Tuesday, September 6, 2011

Where are the Parents?

School started today, for everyone in our area at least. This routine, though chaotic to most, is my comfort.... summers and their disorganization completely stress me out! Filling out paper after paper, about joining the PTA and volunteer opportunities reminded me of this article that I originally read in a MUMS (a national parent to parent network) newsletter. It's literally an exhausting task trying to explain why you can't do more, or be more involved... though I would LOVE to be and am as much as I am able. Sue's essay absolutely says it all the best:

Where Are the Parents?
By Sue Stuyvesant, Parent

Hey everyone. For those of you who don't know me (I'm only an occasional poster) I am mom to Michelle, 9 years old, microcephalic, athetoid/spastic CP, cortical visual impairment, seizure disorder -- and CUTE! OK, now for the reason I'm posting.

To make a long story short, earlier this week a question was asked by some nitwit official as to why there weren't more parents (of special needs kids) involved in the local PTA and other issues that have come up that directly involve our kids. His question, which was passed on to me was, "Where are the parents?" I went home that night, started thinking - and boy was I pi**ed - and banged this "little" essay out the next day on my lunch break. By the way, I took copies of this to the school board meeting that night, gave it to a couple of influential people and it WILL get around.............

Where are the parents?

◆ INFORMATION PROVIDED ◆
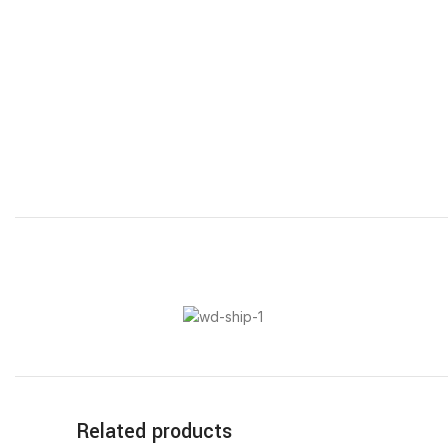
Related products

---

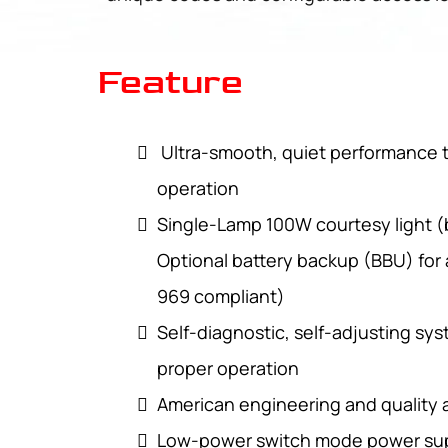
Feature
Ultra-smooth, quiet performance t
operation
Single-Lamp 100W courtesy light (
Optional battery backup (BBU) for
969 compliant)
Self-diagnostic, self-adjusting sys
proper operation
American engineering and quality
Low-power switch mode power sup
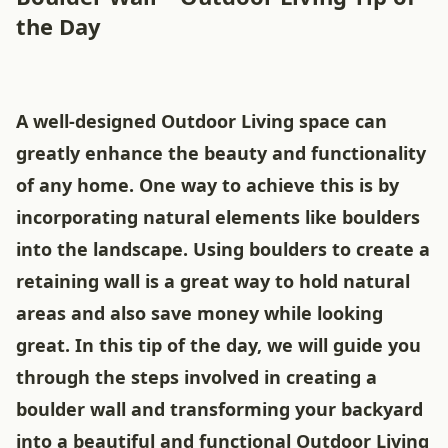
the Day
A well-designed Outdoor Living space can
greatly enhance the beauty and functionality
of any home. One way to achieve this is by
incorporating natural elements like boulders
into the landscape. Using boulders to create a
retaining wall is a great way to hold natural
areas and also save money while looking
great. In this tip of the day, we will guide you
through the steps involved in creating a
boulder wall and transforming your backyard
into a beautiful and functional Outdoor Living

◆ TASKS ◆
**1.** In the blog post on special-needs parents and the PTA, what is MUMS?
**2.** Resume the blog post on special-needs parents and the PTA from its final line.

◆ ANSWERS ◆
**1.** A national parent to parent network.

**2.**
They are on the phone to doctors and hospitals and fighting with insurance companies, wading through the red tape in order that their child's medical needs can be properly addressed. They are buried under a mountain of paperwork and medical bills, trying to make sense of a system that seems designed to confuse and intimidate all but the very savvy.

Where are the parents?
They are at home, diapering their 15 year old son, or trying to lift their 100 lb. daughter onto the toilet. They are spending an hour at each meal to feed a child who cannot chew, or laboriously and carefully feeding their child through a g-tube. They are administering medications, changing catheters and switching oxygen tanks.

Where are the parents?
They are sitting, bleary eyed and exhausted, in hospital emergency rooms, waiting for tests results to come back and wondering, "Is this the time when my child doesn't pull through?" They are sitting patiently in hospital rooms as their child recovers from yet another surgery to lengthen hamstrings or straighten backs or repair a faulty internal organ. They are waiting in long lines in county clinics because no insurance company will touch their child.

Where are the parents?
They are sleeping in shifts because their child won't sleep more than 2 or 3 hours a night, and must constantly be watched, lest he do himself, or another member of the family, harm. They are sitting at home with their child because family and friends are either too intimidated or too unwilling to help with child care and the state agencies that are designed to help are suffering cut backs of their own.

Where are the parents?
They are trying to spend time with their non-disabled children, as they try to make up for the extra time and effort that is critical to keeping their disabled child alive. They are struggling to keep a marriage together, because adversity does not always bring you closer. They are working 2 and sometime 3 jobs in order to keep up with the extra expenses. And sometimes they are a single parent struggling to do it all by themselves.

Where are the parents?
They are trying to survive in a society that pays lip service to helping those in need, as long as it doesn't cost them anything. They are trying to patch their broken dreams together so that they might have some sort of normal life for their children and their families.

They are busy, trying to survive.

Sue Stuyvesant 10/15/96: Permission to duplicate or distribute this document is granted with the provision that the document remains intact.

Sue, sadly, passed away in October 2003. Michelle passed away a week before she was to turn 18 in September 2005.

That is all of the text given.